An elderly woman and an ever more elderly man sat down at the table.
They were hard to figure out.
The woman appeared to be around 70. The man had a hair piece on, and I was impressed with his real, yet worn and discolored teeth. He was wearing a sweater with a collared shirt underneath. He was handsome. Distinguished. Adorable.
It was a woman, and as she called him, her Daddy.
So I headed to the restroom, and I wept. I was jealous. Jealous of what will never be. I will never be sitting across from my father on his 94th birthday. Or any birthday. I had a rush of emotions....why? Why not? What if? I collected myself, and headed back out. The daughter was telling me how he lives alone, and he still drives....it took James Hasty a long time to eat his hamburger and French fries.
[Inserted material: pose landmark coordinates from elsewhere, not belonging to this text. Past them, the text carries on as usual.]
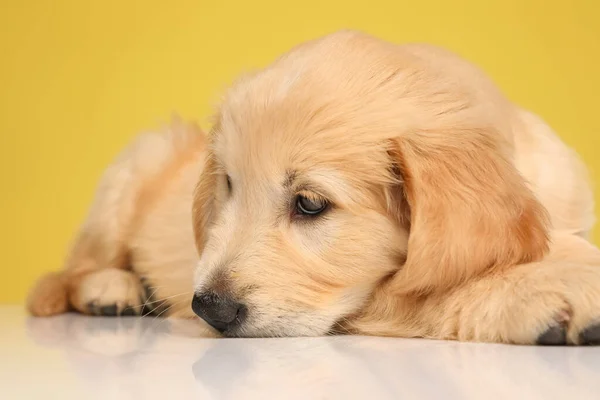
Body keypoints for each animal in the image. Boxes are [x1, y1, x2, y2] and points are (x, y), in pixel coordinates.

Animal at [28, 30, 600, 344]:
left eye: (309, 204)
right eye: (229, 185)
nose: (208, 307)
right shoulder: (372, 302)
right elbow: (444, 289)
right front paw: (557, 284)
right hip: (136, 163)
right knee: (71, 271)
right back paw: (113, 289)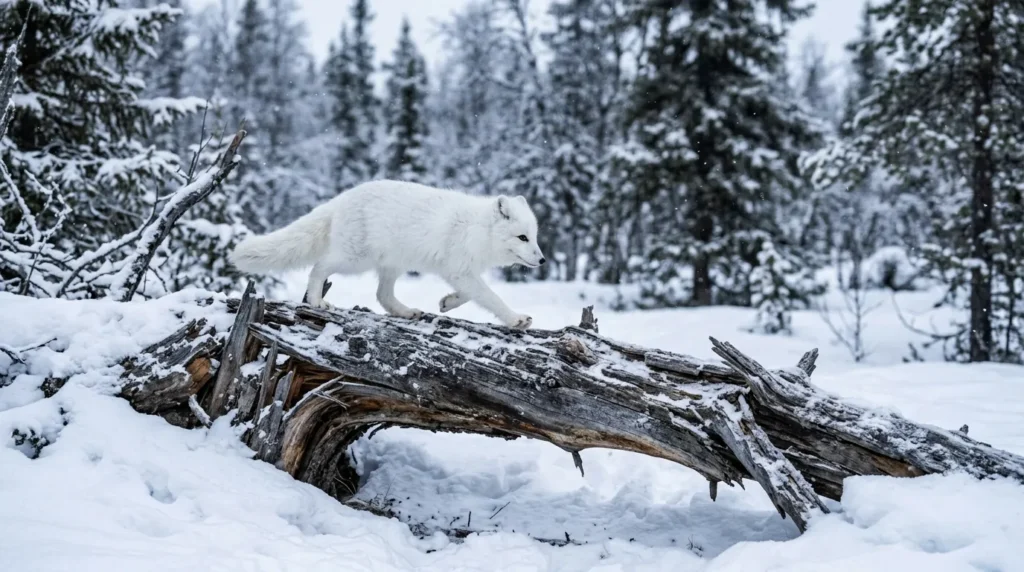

In between bites he told me about when his wife died, and how long he was retired from the service. Each time I walked away I cried a little more.
This man was seasoned. Historical. He was born in 1919. He was sweet and polite. I wanted to take him home. I wanted to replace what I had lost. I crept off into corners of the restaurant and cried throughout their visit. James Hasty and his daughter touched my soul that day.
How do I know his name? When I gathered people to sing to Mr. Hasty on his birthday, I asked him his name. His reply was "Hasty". I had a split second to think...."What a strange name?" and repeated it back to him. "Hasty?" He replied:
"Yes, Hasty. Mr. James Hasty." Just like they used to introduce themselves when he was a young man.
I feel privileged and honored to have met Mr. Hasty. An experience I will never forget.